Yeah I found that too.
Mine takes 300,000 cycles to subdivide one quad to 17x17 - that's generating limit surface and limit normals. That's unoptimised code but probably won't need optimising - a camera movement of 10metres/sec would cover a quad (each quad is ~4metres wide) in 400msec so no more than a few subdivisions per second.
Quote:
 Yes, I would like to implement some sort of LOD later.I have read the paper about geometry clipmaps from Hoppe and there is an interesting idea of handling the cracks between the patches. They morph the border of the more tesselated patch to match the neighbouring border. To eliminate the gaps caused by T-junctions(I guess it would perhaps solve also the float instability) they render zero-area triangles along the boundary. I have no experience with this, but it's worth trying.

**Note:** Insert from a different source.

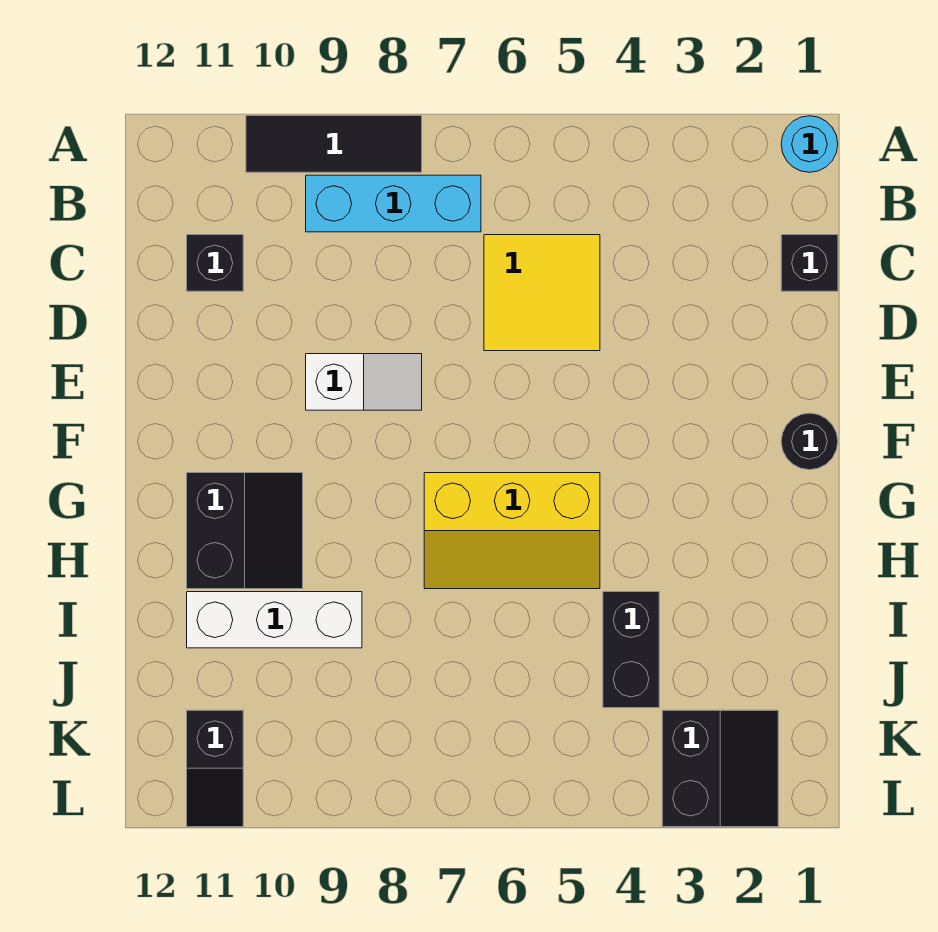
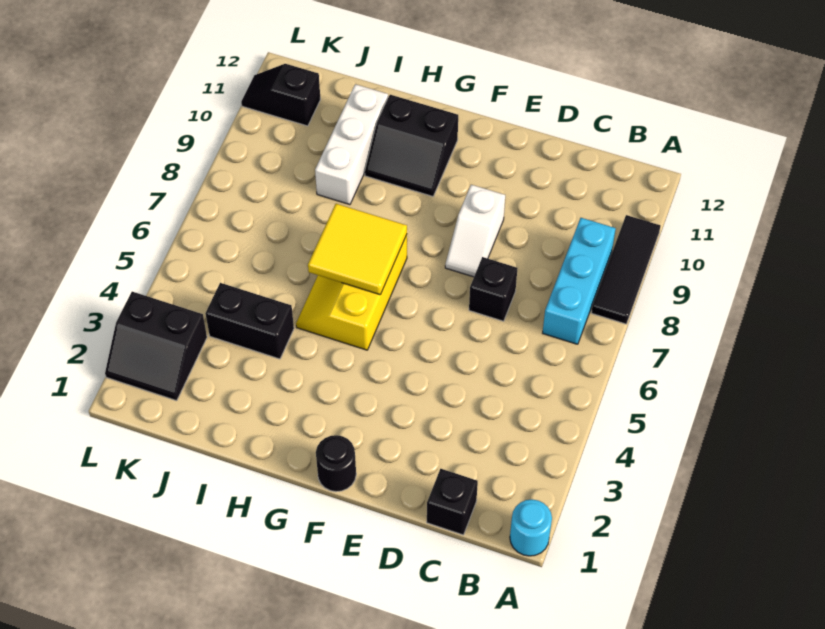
yellow tile C5:D6 level 1 -> yellow tile G6:H7 level 2
black brick C11 level 1 -> black brick D7 level 1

That sounds alright - the only thing is generating the degenerate triangles on the borders at run-time can be a hassle - they don't explain how they do it in the paper but I've found it to be one of the biggest hassles of terrain rendering (removing T-junctions, that is) - you've got to access edges values from adjacent quads for the degenerate tris to counter T-junctions and the quad corners require accessing all quads incident to a corner vertex to counter float instability (ie you pick a value from one of the incident quads and copy it to all the degenerate strips meeting at that vertex) and it gets more complicated if you have hierarchical LOD in something like an ABT tree (ie all quads in a node (leaf or interior) have same subdivision level).
The technique I'm working on now avoids explicitly placing degenerate triangles by morphing to one end of an edge instead of the middle of an edge - it's basically the xvox technique (see http://users.belgacom.net/gc610902/) extended from heightfield to arbitrary quads. So that avoids the T-junctions and I avoid the float instability by generating exact same values for adjacent quads along their common edge in the subdivision code (I actually use fixed-point integers to accumulate the basis tables to calculate limit position/tangent/binormal and then set FPU precision/rounding-mode and then use floats to calculate the normalised normal - the integers are required because the order in which control points are accumulated differs between adjacent quads and floats are not associative even if FPU precision/rounding-mode is the same) - my normals have to be exactly the same too because I use them to displace the limit-surface using a displacement map (and the displaced surface must match at the edge) - there's no float associativity problems when calculating normal=cross(tangent,binormal) so float arithmetic is fine and besides it would be too difficult to do the normalisation with integer arithmetic.

Though I must admit that making the subdivision code produce exact results for arbitrary valency was a tricky (especially for the tangent/binormals since their masks are not symmetric like the position masks are - rotations of the position mask give same results but not so for the tangent/binormal masks). Copying edge/corner values into degenerate strips at run-time could be an easier path - Jon Blow's Unified Rendering LOD articles discuss that option (see http://number-none.com/product/).
Quote:
 P.S.:I will be on vacation next week so I can't reply until I come back...

Hope the vacation is/was enjoyable :)

[Edited by - Soiled on February 18, 2005 6:09:52 PM]